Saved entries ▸
========
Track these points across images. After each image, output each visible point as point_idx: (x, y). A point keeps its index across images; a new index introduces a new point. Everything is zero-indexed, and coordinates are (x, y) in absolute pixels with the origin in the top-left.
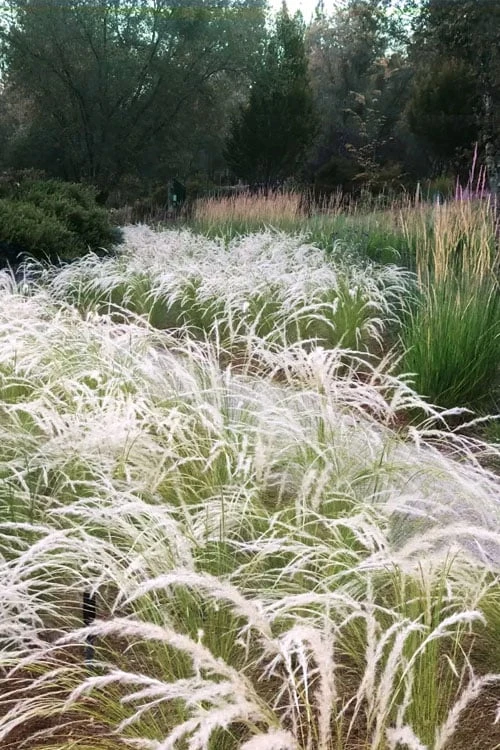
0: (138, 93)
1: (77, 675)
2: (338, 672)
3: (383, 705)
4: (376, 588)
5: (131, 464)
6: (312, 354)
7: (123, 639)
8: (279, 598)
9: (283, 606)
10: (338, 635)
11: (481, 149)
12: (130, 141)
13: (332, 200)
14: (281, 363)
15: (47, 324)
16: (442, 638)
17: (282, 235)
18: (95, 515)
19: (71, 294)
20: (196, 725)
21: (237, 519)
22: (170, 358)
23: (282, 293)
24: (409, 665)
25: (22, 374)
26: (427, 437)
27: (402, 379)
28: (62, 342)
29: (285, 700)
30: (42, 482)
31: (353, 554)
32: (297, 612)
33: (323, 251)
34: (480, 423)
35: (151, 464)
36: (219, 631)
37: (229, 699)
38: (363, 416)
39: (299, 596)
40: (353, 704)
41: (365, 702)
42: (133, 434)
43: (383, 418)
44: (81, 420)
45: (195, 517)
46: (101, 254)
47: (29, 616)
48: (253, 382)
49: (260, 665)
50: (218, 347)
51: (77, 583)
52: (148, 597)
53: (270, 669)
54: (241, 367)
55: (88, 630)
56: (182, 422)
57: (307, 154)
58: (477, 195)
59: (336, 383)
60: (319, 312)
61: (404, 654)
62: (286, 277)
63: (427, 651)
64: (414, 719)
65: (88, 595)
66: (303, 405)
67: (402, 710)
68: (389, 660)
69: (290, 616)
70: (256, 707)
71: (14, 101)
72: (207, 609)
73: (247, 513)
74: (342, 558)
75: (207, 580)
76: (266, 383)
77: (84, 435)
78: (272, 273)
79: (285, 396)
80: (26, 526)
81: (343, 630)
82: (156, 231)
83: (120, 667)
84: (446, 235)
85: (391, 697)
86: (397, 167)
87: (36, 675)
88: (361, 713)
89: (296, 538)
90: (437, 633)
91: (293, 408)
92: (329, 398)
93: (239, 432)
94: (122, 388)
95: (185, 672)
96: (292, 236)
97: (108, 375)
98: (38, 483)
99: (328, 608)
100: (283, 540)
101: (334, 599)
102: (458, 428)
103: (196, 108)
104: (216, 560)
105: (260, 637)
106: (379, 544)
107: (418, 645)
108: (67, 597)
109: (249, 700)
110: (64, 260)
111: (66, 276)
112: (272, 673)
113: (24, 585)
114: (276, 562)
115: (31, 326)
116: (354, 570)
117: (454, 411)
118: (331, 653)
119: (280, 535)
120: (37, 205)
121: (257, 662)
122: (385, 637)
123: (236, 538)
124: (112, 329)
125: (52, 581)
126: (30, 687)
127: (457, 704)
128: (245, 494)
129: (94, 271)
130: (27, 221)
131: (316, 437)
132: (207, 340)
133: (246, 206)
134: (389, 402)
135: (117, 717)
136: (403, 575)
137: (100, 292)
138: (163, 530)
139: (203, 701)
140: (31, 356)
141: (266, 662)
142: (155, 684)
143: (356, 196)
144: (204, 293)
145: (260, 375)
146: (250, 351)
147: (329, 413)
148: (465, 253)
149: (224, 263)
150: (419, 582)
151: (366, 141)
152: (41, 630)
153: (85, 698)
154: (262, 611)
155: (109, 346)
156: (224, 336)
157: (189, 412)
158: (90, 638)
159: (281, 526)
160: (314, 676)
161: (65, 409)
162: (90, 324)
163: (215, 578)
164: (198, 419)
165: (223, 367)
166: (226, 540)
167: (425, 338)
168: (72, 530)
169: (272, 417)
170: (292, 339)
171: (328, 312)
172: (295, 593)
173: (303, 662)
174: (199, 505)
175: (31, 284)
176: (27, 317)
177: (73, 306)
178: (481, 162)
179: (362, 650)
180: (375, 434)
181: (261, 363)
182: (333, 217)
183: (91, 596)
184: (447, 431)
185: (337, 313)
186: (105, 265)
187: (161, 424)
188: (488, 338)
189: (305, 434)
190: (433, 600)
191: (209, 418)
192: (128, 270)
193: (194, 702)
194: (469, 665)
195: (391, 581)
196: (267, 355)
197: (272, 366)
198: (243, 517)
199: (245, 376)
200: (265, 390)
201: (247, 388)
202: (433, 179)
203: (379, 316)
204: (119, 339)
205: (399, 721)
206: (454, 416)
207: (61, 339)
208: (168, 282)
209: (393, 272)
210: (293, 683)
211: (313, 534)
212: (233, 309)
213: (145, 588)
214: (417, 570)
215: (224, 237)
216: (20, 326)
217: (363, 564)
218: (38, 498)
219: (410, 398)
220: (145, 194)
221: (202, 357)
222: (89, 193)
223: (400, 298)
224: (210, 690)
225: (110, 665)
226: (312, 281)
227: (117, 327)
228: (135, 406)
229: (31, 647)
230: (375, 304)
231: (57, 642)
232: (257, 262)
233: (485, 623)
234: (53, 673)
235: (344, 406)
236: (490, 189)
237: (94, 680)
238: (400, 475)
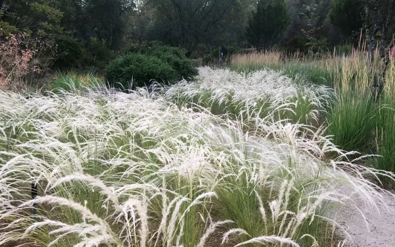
0: (205, 6)
1: (28, 222)
2: (149, 220)
3: (170, 236)
4: (167, 181)
5: (202, 177)
6: (286, 126)
7: (50, 205)
8: (122, 186)
9: (124, 190)
10: (149, 203)
11: (364, 32)
12: (201, 27)
13: (295, 55)
14: (271, 131)
15: (163, 113)
16: (197, 204)
17: (272, 71)
18: (37, 147)
19: (174, 99)
20: (83, 245)
21: (102, 150)
22: (220, 128)
23: (272, 98)
24: (182, 217)
25: (151, 135)
26: (339, 165)
27: (327, 138)
28: (170, 121)
29: (125, 233)
30: (13, 132)
31: (156, 166)
32: (130, 192)
33: (291, 79)
34: (363, 158)
35: (211, 177)
36: (94, 201)
37: (99, 233)
38: (309, 155)
39: (132, 185)
40: (156, 235)
41: (162, 234)
42: (203, 163)
43: (319, 156)
44: (179, 157)
45: (83, 148)
46: (188, 80)
47: (7, 194)
48: (258, 139)
49: (113, 217)
50: (242, 123)
51: (29, 179)
52: (61, 185)
53: (118, 219)
54: (253, 133)
55: (34, 201)
56: (226, 158)
57: (284, 34)
58: (362, 53)
59: (297, 140)
60: (289, 107)
61: (180, 212)
62: (274, 91)
63: (190, 210)
64: (185, 242)
65: (34, 185)
66: (282, 150)
67: (179, 238)
68: (173, 214)
69: (127, 194)
70: (112, 237)
71: (148, 9)
72: (89, 191)
73: (107, 147)
74: (151, 167)
75: (89, 178)
76: (264, 140)
77: (180, 164)
78: (267, 89)
79: (273, 145)
80: (5, 153)
81: (152, 201)
82: (214, 70)
83: (48, 218)
84: (347, 71)
85: (174, 231)
86: (325, 40)
87: (10, 222)
88: (160, 239)
89: (130, 158)
90: (195, 202)
91: (277, 151)
92: (294, 147)
93: (252, 162)
94: (198, 142)
95: (79, 220)
96: (276, 72)
97: (191, 136)
98: (11, 133)
99: (145, 191)
100: (124, 159)
101: (147, 186)
102: (353, 161)
103: (232, 13)
104: (92, 168)
105: (113, 204)
106: (168, 161)
107: (186, 208)
108: (24, 186)
109: (108, 233)
110: (171, 83)
111: (172, 90)
112: (119, 220)
113: (4, 180)
114: (120, 169)
115: (156, 113)
116: (157, 173)
117: (352, 153)
118: (146, 211)
119: (122, 157)
120: (159, 57)
121: (112, 216)
122: (171, 204)
123: (102, 158)
124: (193, 115)
125: (17, 178)
126: (7, 227)
127: (204, 235)
128: (106, 138)
129: (185, 88)
130: (154, 65)
131: (287, 165)
132: (237, 120)
133: (255, 58)
134: (321, 149)
135: (47, 241)
136: (179, 175)
137: (188, 98)
138: (69, 155)
139: (87, 234)
140: (156, 127)
141: (116, 215)
142: (65, 226)
143: (306, 53)
144: (236, 98)
145: (262, 136)
146: (257, 125)
147: (293, 153)
148: (356, 80)
149: (245, 84)
150: (186, 178)
151: (311, 28)
152: (12, 201)
153: (32, 232)
154: (114, 192)
155: (192, 122)
156: (245, 117)
157: (229, 153)
158: (35, 205)
159: (123, 153)
160: (138, 222)
161: (172, 152)
162: (183, 113)
163: (92, 177)
164: (233, 156)
165: (245, 133)
166: (98, 159)
167: (338, 119)
168: (26, 155)
169: (268, 155)
170: (276, 119)
171: (293, 107)
172: (129, 183)
173: (133, 215)
174: (85, 143)
175: (156, 94)
176: (154, 109)
177: (175, 104)
178: (364, 38)
179: (160, 210)
180: (315, 164)
181: (262, 131)
182: (295, 63)
183: (35, 185)
184: (348, 162)
185: (297, 107)
186: (190, 85)
187: (216, 159)
188: (367, 119)
189: (282, 164)
190: (193, 187)
191: (238, 156)
192: (200, 88)
193: (83, 234)
194: (210, 217)
195: (174, 178)
196: (265, 126)
197: (267, 132)
198: (105, 148)
199: (255, 137)
200: (264, 143)
201: (255, 142)
202: (342, 45)
203: (316, 109)
204: (196, 119)
205: (178, 243)
206: (351, 155)
207: (170, 119)
208: (219, 93)
209: (323, 88)
210: (129, 225)
211: (138, 157)
212: (249, 105)
213: (60, 181)
214: (186, 173)
215: (245, 72)
216: (151, 113)
217: (161, 170)
218: (10, 140)
219: (331, 147)
220: (209, 53)
221: (235, 128)
222: (183, 52)
223: (326, 100)
224: (90, 229)
225: (44, 217)
226: (285, 92)
227: (195, 114)
228: (204, 150)
229: (7, 209)
230: (315, 103)
231: (20, 206)
232: (260, 84)
233: (217, 197)
234: (18, 221)
235: (301, 150)
236: (368, 50)
237: (36, 224)
238: (326, 183)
========
Assignment ▸ Please give back exactly the lines from the first line of the records above through the line containing "86: (397, 167)", only those and both included, with the pictures removed.

Answer to this task ▸
Track these points across images. After each image, output each visible point as point_idx: (x, y). A point keeps its index across images; a new index introduces a new point. Everything is zero-indexed, and coordinates are (x, y) in absolute pixels with the origin in the top-left.
0: (138, 93)
1: (77, 675)
2: (338, 672)
3: (383, 705)
4: (376, 588)
5: (131, 464)
6: (312, 354)
7: (123, 639)
8: (279, 598)
9: (283, 606)
10: (338, 635)
11: (481, 149)
12: (130, 141)
13: (332, 200)
14: (281, 363)
15: (47, 324)
16: (442, 638)
17: (282, 235)
18: (95, 515)
19: (71, 294)
20: (196, 725)
21: (237, 519)
22: (170, 358)
23: (282, 293)
24: (409, 665)
25: (22, 374)
26: (427, 437)
27: (402, 379)
28: (62, 342)
29: (285, 700)
30: (42, 482)
31: (353, 554)
32: (297, 612)
33: (323, 251)
34: (480, 423)
35: (151, 464)
36: (219, 631)
37: (229, 699)
38: (363, 416)
39: (299, 596)
40: (353, 704)
41: (365, 702)
42: (133, 434)
43: (383, 418)
44: (81, 420)
45: (195, 517)
46: (101, 254)
47: (29, 616)
48: (253, 382)
49: (260, 665)
50: (218, 347)
51: (77, 583)
52: (148, 597)
53: (270, 669)
54: (241, 367)
55: (88, 630)
56: (182, 422)
57: (307, 154)
58: (477, 195)
59: (336, 383)
60: (319, 312)
61: (404, 654)
62: (286, 277)
63: (427, 651)
64: (414, 719)
65: (88, 595)
66: (303, 405)
67: (402, 710)
68: (389, 660)
69: (290, 616)
70: (256, 707)
71: (14, 101)
72: (207, 609)
73: (247, 513)
74: (342, 558)
75: (207, 580)
76: (266, 383)
77: (84, 435)
78: (272, 273)
79: (285, 396)
80: (26, 526)
81: (343, 630)
82: (156, 231)
83: (120, 667)
84: (446, 235)
85: (391, 697)
86: (397, 167)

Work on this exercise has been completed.